## Exercise prompt
Your copy of the data should leave out the images and match everything else exactly.

^^^^

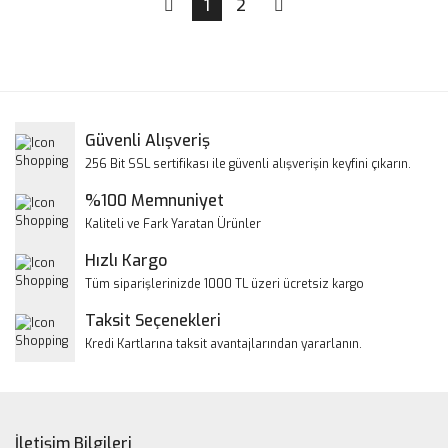
1
2
Güvenli Alışveriş
256 Bit SSL sertifikası ile güvenli alışverişin keyfini çıkarın.
%100 Memnuniyet
Kaliteli ve Fark Yaratan Ürünler
Hızlı Kargo
Tüm siparişlerinizde 1000 TL üzeri ücretsiz kargo
Taksit Seçenekleri
Kredi Kartlarına taksit avantajlarından yararlanın.
İletişim Bilgileri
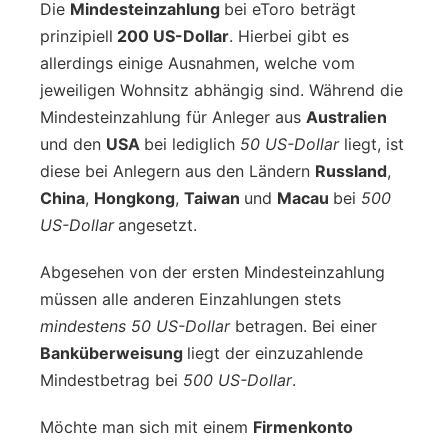
Die
Mindesteinzahlung
bei eToro beträgt
prinzipiell
200 US-Dollar
. Hierbei gibt es
allerdings einige Ausnahmen, welche vom
jeweiligen Wohnsitz abhängig sind. Während die
Mindesteinzahlung für Anleger aus
Australien
und den
USA
bei lediglich
50 US-Dollar
liegt, ist
diese bei Anlegern aus den Ländern
Russland
,
China
,
Hongkong
,
Taiwan
und
Macau
bei
500
US-Dollar
angesetzt.
Abgesehen von der ersten Mindesteinzahlung
müssen alle anderen Einzahlungen stets
mindestens 50 US-Dollar
betragen. Bei einer
Banküberweisung
liegt der einzuzahlende
Mindestbetrag bei
500 US-Dollar
.
Möchte man sich mit einem
Firmenkonto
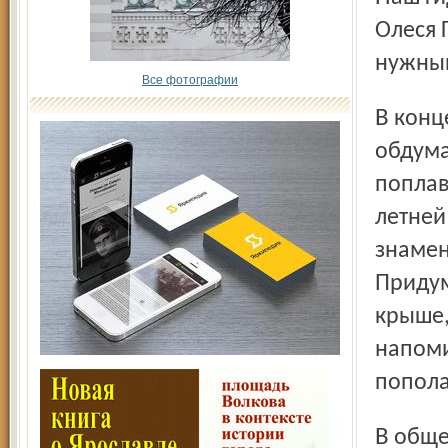
Олеся 
нужный
Все фотографии
В конце нашей прогулки по городу будущего, чтобы
обдума
поплав
летней
знамен
Придум
крыше,
напоми
попола
В общем, на этой выставке, как видите, не соскучишься.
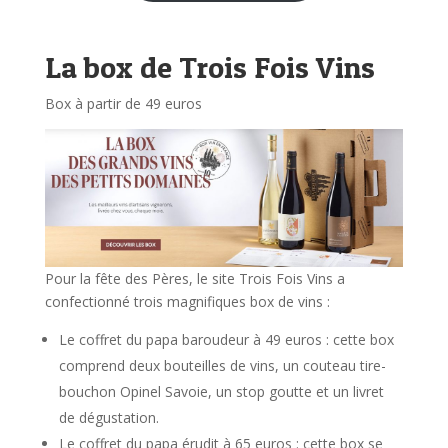
La box de Trois Fois Vins
Box à partir de 49 euros
Pour la fête des Pères, le site Trois Fois Vins a
confectionné trois magnifiques box de vins :
Le coffret du papa baroudeur à 49 euros : cette box
comprend deux bouteilles de vins, un couteau tire-
bouchon Opinel Savoie, un stop goutte et un livret
de dégustation.
Le coffret du papa érudit à 65 euros : cette box se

^^^^

## Written answer
1
2
Güvenli Alışveriş
256 Bit SSL sertifikası ile güvenli alışverişin keyfini çıkarın.
%100 Memnuniyet
Kaliteli ve Fark Yaratan Ürünler
Hızlı Kargo
Tüm siparişlerinizde 1000 TL üzeri ücretsiz kargo
Taksit Seçenekleri
Kredi Kartlarına taksit avantajlarından yararlanın.
İletişim Bilgileri
Die
Mindesteinzahlung
bei eToro beträgt
prinzipiell
200 US-Dollar
. Hierbei gibt es
allerdings einige Ausnahmen, welche vom
jeweiligen Wohnsitz abhängig sind. Während die
Mindesteinzahlung für Anleger aus
Australien
und den
USA
bei lediglich
50 US-Dollar
liegt, ist
diese bei Anlegern aus den Ländern
Russland
,
China
,
Hongkong
,
Taiwan
und
Macau
bei
500
US-Dollar
angesetzt.
Abgesehen von der ersten Mindesteinzahlung
müssen alle anderen Einzahlungen stets
mindestens 50 US-Dollar
betragen. Bei einer
Banküberweisung
liegt der einzuzahlende
Mindestbetrag bei
500 US-Dollar
.
Möchte man sich mit einem
Firmenkonto
Олеся 
нужный
Все фотографии
В конце нашей прогулки по городу будущего, чтобы
обдума
поплав
летней
знамен
Придум
крыше,
напоми
попола
В общем, на этой выставке, как видите, не соскучишься.
La box de Trois Fois Vins
Box à partir de 49 euros
Pour la fête des Pères, le site Trois Fois Vins a
confectionné trois magnifiques box de vins :
Le coffret du papa baroudeur à 49 euros : cette box
comprend deux bouteilles de vins, un couteau tire-
bouchon Opinel Savoie, un stop goutte et un livret
de dégustation.
Le coffret du papa érudit à 65 euros : cette box se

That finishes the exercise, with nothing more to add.